Reading passage section start

Summary: The Law of Large Numbers is a statistical theory related to the probability of an event. This theory states that the greater number of times an event is carried out in real life, the closer the real-life results will compare to the statistical or mathematically proven results. In research studies, this means that large sample sizes average out to be more reflective of reality than small sample sizes.
Originators: Gerolama Cardano (1501-1576), Jacob Bernoulli (1654-1705)
Key Words: Probability, mathematics, sample size, anomalies, statistics, percentage, average, mean
The Law of Large Numbers was first observed by the mathematician Gerolama Cardano in the 16th century. Cardano noticed the theoretical presence of The Law of Large Numbers, but he never took the time to prove it mathematically. Another mathematician, Jacob Bernoulli, figured out the equations behind The Law of Large Numbers in 1713.[i]
A simple way to understand The Law of Large Numbers is to consider the probability of a coin toss. When a coin is tossed, there is a 50% chance that the coin will land on heads and a 50% chance that the coin will land on tails. This is a statistically proven fact. However, if a person tossed a coin in the air 5 times, there is a chance that the coin would land on heads every single time. This event would not seem to align with the mathematically proven probability of landing on tails 50% of the time.
How can we explain this? These real-life results don’t mean the math is wrong. They simply mean that the coin toss has to be carried out more times to accurately reflect what math says is true. If the same person tossed the coin in the air 500 times, by the end of all the tosses, the coin would have landed on heads an average of 250 times and on tails an average of 250 times. The real life coin toss is now more reflective of what math says to be true because it has been carried out a larger number of times.

Reading passage section end
Given data section start

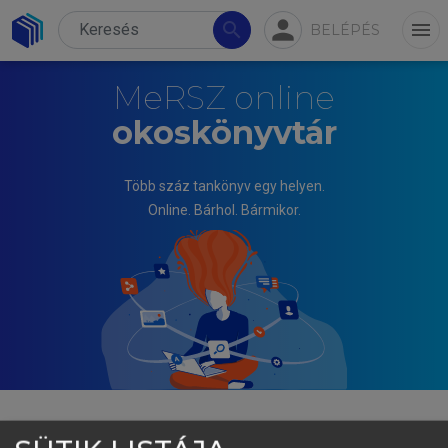
person
search
menu
BELÉPÉS
MeRSZ online
okoskönyvtár
Több száz tankönyv egy helyen.
Online. Bárhol. Bármikor.
MIHÁLYI PÉTER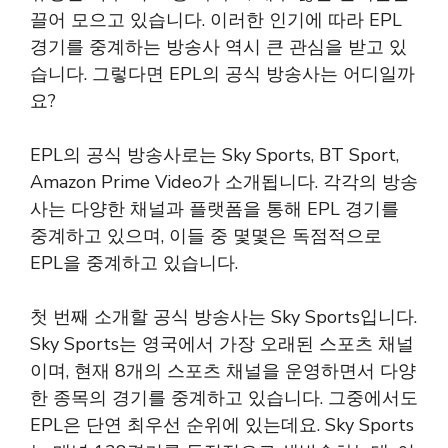
끌어 모으고 있습니다. 이러한 인기에 따라 EPL
경기를 중계하는 방송사 역시 큰 관심을 받고 있
습니다. 그렇다면 EPL의 공식 방송사는 어디일까
요?
EPL의 공식 방송사로는 Sky Sports, BT Sport,
Amazon Prime Video가 소개됩니다. 각각의 방송
사는 다양한 채널과 플랫폼을 통해 EPL 경기를
중계하고 있으며, 이들 중 몇몇은 독점적으로
EPL을 중계하고 있습니다.
첫 번째 소개할 공식 방송사는 Sky Sports입니다.
Sky Sports는 영국에서 가장 오래된 스포츠 채널
이며, 현재 8개의 스포츠 채널을 운영하면서 다양
한 종목의 경기를 중계하고 있습니다. 그중에서도
EPL은 단연 최우선 순위에 있는데요. Sky Sports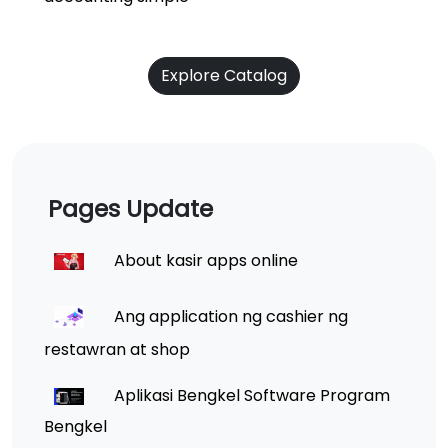
Explore Catalog
Pages Update
About kasir apps online
Ang application ng cashier ng
restawran at shop
Aplikasi Bengkel Software Program
Bengkel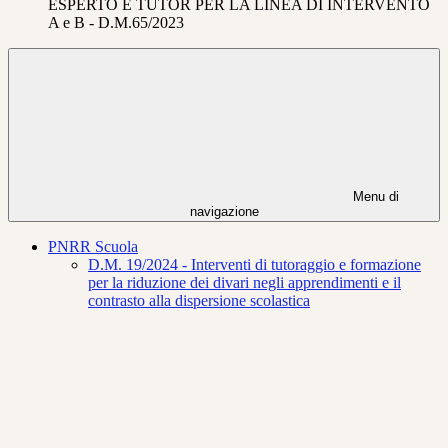
ESPERTO E TUTOR PER LA LINEA DI INTERVENTO
A e B - D.M.65/2023
Menu di
navigazione
PNRR Scuola
D.M. 19/2024 - Interventi di tutoraggio e formazione
per la riduzione dei divari negli apprendimenti e il
contrasto alla dispersione scolastica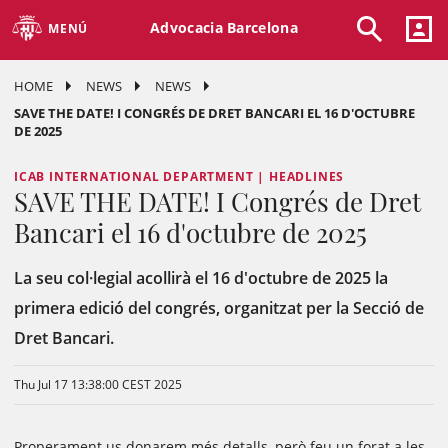
Advocacia Barcelona
MENÚ
HOME
NEWS
NEWS
SAVE THE DATE! I CONGRÉS DE DRET BANCARI EL 16 D'OCTUBRE
DE 2025
ICAB INTERNATIONAL DEPARTMENT | HEADLINES
SAVE THE DATE! I Congrés de Dret
Bancari el 16 d'octubre de 2025
La seu col·legial acollirà el 16 d'octubre de 2025 la
primera edició del congrés, organitzat per la Secció de
Dret Bancari.
Thu Jul 17 13:38:00 CEST 2025
Properament us donarem més detalls, però feu un forat a les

Given data section end

Activity: In the Law of Large Numbers text, swap "coin toss" for "coin flip" and give again the part that opens with the words containing "How can we explain" and closes with "number of times.".

Final answer:
How can we explain this? These real-life results don’t mean the math is wrong. They simply mean that the coin flip has to be carried out more times to accurately reflect what math says is true. If the same person tossed the coin in the air 500 times, by the end of all the tosses, the coin would have landed on heads an average of 250 times and on tails an average of 250 times. The real life coin flip is now more reflective of what math says to be true because it has been carried out a larger number of times.